If we scurry to the first time we saw Venom on the screen; we would be up for disappointment. It was in the Tobey Maguire days. The Spider Man 3 movie was a disaster with no character development, no proper screenplay and shoddy treatment. Yes, Venom emerged for the first time on the big screen in that movie but it was almost laughable.

So, What Changed?

Spider Man 3 was back in 2007 and this is 2018. Things have changed a lot; from the nascent stage of blind appreciation for superhero movies, we have become harsh critics. We have survived a Justice League and an Infinity War. The stakes are much higher this time, this is because we would not simply be happy with a story and a superhero slammed into it. We need pathos; we need hubris and we need the character to go somewhere along the movie as an emotional journey, rather than just do his/her bit of heroics on the screen. This is the era where we want to see the emotional connect of our heroes, and Venom couldn’t have a better time to be on screen.
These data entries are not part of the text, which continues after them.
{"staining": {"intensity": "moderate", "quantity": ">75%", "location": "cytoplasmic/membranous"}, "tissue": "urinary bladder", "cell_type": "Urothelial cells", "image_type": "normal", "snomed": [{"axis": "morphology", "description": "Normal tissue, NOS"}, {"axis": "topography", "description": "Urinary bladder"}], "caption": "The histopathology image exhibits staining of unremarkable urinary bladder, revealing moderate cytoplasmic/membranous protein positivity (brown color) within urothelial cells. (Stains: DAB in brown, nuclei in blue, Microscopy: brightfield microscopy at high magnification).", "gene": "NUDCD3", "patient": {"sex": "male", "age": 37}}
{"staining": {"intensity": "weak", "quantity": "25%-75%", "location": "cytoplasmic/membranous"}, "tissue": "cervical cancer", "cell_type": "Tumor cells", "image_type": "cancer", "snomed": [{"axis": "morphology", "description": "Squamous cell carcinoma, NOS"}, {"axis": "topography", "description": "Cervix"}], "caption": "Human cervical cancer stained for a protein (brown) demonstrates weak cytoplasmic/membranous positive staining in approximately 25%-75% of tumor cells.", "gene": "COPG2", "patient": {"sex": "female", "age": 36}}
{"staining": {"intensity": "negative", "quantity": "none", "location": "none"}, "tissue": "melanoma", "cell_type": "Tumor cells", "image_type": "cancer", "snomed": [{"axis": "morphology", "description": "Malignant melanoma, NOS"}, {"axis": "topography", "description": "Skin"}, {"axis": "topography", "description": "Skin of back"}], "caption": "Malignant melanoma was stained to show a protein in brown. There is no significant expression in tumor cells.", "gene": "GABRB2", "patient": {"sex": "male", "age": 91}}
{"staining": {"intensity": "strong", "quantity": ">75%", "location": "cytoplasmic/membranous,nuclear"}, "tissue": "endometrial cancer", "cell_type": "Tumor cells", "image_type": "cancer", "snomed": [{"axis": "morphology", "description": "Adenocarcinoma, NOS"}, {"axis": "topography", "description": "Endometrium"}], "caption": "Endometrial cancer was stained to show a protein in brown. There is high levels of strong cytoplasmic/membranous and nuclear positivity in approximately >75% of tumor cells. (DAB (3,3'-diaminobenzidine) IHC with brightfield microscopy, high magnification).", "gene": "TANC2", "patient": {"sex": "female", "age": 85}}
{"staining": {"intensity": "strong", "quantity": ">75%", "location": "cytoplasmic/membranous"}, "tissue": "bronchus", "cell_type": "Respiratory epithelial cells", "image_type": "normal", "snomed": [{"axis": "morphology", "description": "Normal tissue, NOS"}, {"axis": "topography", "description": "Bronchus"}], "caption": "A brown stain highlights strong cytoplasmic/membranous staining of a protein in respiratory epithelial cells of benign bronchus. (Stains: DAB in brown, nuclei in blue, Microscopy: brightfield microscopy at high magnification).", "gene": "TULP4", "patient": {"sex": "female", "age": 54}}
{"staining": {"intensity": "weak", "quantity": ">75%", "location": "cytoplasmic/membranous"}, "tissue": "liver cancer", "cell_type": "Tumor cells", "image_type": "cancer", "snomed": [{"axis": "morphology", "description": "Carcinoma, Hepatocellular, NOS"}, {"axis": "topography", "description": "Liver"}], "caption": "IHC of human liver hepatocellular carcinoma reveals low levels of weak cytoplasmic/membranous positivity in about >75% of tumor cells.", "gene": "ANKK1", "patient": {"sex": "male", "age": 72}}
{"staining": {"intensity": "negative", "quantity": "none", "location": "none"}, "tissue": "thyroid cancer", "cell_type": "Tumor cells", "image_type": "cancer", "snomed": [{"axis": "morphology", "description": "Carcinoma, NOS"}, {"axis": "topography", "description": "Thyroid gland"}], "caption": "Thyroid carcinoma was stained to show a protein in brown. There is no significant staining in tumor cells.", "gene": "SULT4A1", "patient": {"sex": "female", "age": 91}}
Venom or the symbiote and the host share a very strange relationship; there is constant turmoil between them to do the right thing or make a mess. It doesn’t have a messiah complex that I mentioned earlier; rather, it is governed by the need to survive and it will do all it can to do just that. This makes the character a far cry from all we have seen on the screen and it’s about time! All the superheroes have exhausted their antics; the time the theatricality is gone. Venom might just be the thing that we have been waiting for; something that has a pure energy, a good dose of villainy and more shades of personality in it rather than just the good or bad or the urge to do the right thing all the time.

Trailer Analysis

By the trailer of the movie, it appears that we will be starting off with an origin story of Venom. This upcoming movie will be more about Eddie and the symbiote coming to terms with each other and setting down some ground rules. There is a part, where Tom Hardy goes and I am paraphrasing here – ‘Well! If we are going to hurt people, let’s just make sure that they are bad people’ – that’s negotiating with a symbiote 101. Also, Eddie and the symbiote are also shifting from their true comic root, which means the origin story is not one that has been picked up from the pages of the comics; instead they have been given the brand new ones.

Image result for venom carnage
(L) Venom, (R) Carnage

Also, we see more than one symbiote in the start, which means that we might get to see Carnage here (another symbiote story). Add to that Eddie, played by the amazing Tom Hardy, no longer writes for gossip magazines after falling from glory, as he did in the comic books. Here, he is an investigative journalist. The message is clear, “embrace your inner anti-hero,” which means that the makers are going for the guts with this one.